At State of the Net 2018 in Trieste Hossein Derakshan (h0d3r on Twitter) talked about journalism and its future. Some of his statements stuck with me in the past weeks so yesterday I took time to watch the video of his presentation again.

In his talk he discussed the end of news. He says that discussions about the erosion of business models in the news business, quality of news, trust in sources and ethics are all side shows to a deeper shift. A shift that is both cultural and social. News is a two century old format, representative of the globalisation of communications with the birth of the telegraph. All of a sudden events from around the globe were within your perspective, and being informed made you “a man of the world”. News also served as a source of drama in our lives. “Did you hear,…”. These days those aspects of globalisation, time and drama have shifted.
Local, hyperlocal, has become more important again at the cost of global perspectives, which Hossein sees taking place in things like buying local, but also in Facebook to keep up with the lives of those around you.
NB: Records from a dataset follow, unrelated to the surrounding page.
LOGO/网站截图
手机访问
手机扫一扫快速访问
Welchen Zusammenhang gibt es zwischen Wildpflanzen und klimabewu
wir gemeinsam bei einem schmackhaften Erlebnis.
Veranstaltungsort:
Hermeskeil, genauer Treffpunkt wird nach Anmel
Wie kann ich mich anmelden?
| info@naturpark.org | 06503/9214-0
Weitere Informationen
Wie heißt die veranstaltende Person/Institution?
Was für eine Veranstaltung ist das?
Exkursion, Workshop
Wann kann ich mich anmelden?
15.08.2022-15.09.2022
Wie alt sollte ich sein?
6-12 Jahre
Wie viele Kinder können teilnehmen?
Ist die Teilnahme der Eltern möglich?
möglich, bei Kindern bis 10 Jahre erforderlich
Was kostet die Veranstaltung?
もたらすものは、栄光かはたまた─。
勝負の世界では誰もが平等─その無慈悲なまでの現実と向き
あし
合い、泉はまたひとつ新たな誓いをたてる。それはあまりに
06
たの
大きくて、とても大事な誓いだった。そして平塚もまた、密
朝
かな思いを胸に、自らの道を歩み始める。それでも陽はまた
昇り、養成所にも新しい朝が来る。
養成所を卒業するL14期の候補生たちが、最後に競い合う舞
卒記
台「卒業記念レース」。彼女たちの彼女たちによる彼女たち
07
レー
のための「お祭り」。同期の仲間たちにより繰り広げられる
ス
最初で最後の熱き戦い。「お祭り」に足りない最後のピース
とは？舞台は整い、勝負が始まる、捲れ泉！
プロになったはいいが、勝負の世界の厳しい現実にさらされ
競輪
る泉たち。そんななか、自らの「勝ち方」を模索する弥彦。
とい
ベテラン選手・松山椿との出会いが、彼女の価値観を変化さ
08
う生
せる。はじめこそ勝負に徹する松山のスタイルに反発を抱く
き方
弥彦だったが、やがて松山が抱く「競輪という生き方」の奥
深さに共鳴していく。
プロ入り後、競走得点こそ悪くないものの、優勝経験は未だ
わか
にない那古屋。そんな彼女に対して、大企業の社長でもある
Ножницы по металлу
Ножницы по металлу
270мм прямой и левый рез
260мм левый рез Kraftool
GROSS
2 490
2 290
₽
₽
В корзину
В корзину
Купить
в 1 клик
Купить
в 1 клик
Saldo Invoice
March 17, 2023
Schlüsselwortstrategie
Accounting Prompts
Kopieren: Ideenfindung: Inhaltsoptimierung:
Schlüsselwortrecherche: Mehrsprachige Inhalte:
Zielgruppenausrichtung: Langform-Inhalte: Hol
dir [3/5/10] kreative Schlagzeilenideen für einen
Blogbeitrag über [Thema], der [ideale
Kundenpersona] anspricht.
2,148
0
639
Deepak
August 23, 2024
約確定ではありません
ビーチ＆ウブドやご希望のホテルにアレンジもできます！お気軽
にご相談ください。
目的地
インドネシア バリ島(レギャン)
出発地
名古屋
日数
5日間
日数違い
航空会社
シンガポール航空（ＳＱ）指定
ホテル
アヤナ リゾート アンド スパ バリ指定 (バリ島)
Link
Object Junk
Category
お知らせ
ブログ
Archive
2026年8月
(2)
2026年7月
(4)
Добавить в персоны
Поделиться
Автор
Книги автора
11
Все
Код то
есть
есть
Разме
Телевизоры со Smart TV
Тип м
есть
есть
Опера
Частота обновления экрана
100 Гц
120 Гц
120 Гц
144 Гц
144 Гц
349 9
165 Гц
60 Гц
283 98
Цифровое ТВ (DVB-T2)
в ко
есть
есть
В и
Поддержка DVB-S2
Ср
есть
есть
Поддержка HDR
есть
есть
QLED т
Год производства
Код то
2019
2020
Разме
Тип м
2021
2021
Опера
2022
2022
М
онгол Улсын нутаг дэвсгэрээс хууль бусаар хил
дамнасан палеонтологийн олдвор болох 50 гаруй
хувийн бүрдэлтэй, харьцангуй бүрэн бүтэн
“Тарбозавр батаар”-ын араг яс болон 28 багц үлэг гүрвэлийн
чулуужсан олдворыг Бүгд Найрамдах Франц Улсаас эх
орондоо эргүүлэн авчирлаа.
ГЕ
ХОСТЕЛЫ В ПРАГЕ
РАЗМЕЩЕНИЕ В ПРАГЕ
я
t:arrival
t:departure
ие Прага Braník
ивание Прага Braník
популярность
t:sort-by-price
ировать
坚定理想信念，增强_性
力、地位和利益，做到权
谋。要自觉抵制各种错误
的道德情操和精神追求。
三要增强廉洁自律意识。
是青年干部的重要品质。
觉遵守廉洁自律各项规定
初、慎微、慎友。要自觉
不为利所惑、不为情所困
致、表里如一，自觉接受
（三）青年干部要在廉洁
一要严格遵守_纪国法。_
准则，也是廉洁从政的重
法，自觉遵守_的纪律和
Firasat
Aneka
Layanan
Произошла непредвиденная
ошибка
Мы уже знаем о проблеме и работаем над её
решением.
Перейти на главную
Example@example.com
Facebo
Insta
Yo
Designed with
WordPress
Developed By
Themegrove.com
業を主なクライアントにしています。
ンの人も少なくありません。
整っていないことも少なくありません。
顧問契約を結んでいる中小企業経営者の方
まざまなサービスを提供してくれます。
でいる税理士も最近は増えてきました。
Similarly identity politics reduces the interest in other events to those pertaining to your group. Drama shifted away from news to performances and other media (Trumps tweets, memes, our representation on social media platforms). News and time got disentangled. Notifications and updates come at any time from any source, and deeper digging content is no longer tied to the news cycle. Journalism like the Panama Papers takes a long time to produce, but can also be published at any time without that having an impact on its value or reception.

News and journalism have become decoupled. News has become a much less compelling format, and in the words of Derakshan is dying if not dead already. With the demise of text and reason and the rise of imagery and emtions, the mess that journalism is in, what formats can journalism take to be all it can be?

Derakshan points to James Carey who said Democracy and Journalism are the same thing, as they are both defined as public conversation. Hossein sees two formats in which journalism can continue. One is literature, long-form non-fiction. This can survive away from newspapers and magazines, both online and in the form of e.g. books. Another is cinema. There’s a rise in documentaries as a way to bring more complex stories to audiences, which also allows for conveying of drama. It’s the notion of journalism as literature that stuck with me most at State of the Net.

For a number of years I’ve said that I don’t want to pay for news, but do want to pay for (investigative) journalism, and often people would respond news and journalism are the same thing. Maybe I now finally have the vocabulary to better explain the difference I perceive.

I agree that the notion of public conversation is of prime importance. Not the screaming at each-other on forums, twitter or facebook. But the way that distributed conversations can create learning, development and action, as a democratic act. Distributed conversations, like the salons of old, as a source of momentum, of emergent collective action (2013). Similarly, I position Networked Agency as a path away from despair of being powerless in the face of change, and therefore as an alternative to falling for populist oversimplification. Networked agency in that sense is very much a democratising thing.

Peter Rukavina picks up on my recent blogging about blogging, and my looking back on some of the things I wrote 10 to 15 years ago about it (before the whole commercial web started treating social interaction as a adverts targeting vehicle).

In his blogpost in response he talks about putting back the inter in internet, inter as the between, and as exchanges.

… all the ideas and tools and debates and challenges we hashed out 20 years ago on this front are as relevant today as they were then; indeed they are more vital now that we’ve seen what the alternatives are.

And he asks “how can we continue to evolve it“?

That indeed is an important question, and one that is being asked in multiple corners. By those who were isolated from the web for years and then shocked by what they found upon their return. But also by others, repeatedly, such as Anil Dash and Mike Loukides of O’Reilly Media, when they talk about rebuilding or retaking the web.

Part of it is getting back to seeing blogging as conversations, conversations that are distributed across your and my blogs. This is what made my early blog bloom into a full-blown professional community and network for me. That relationships emerge out of content sharing, which then become more important and more persistent than the content, was an important driver for me to keep blogging after I started. These distributed conversations we had back then and the resulting community forming were even a key building block of my friend Lilia’s PhD a decade ago.

So I’m pleased that Peter responds to my blogging with a blogpost, creating a distributed conversation again, and like him I wonder what we can do to augment it. Things we had ideas about in the 00’s but which then weren’t possible, and maybe now are. Can we make our blogs smarter, in ways that makes the connections that get woven more tangible, discoverable and followable, so that it can become an enriching and integral part of our interaction?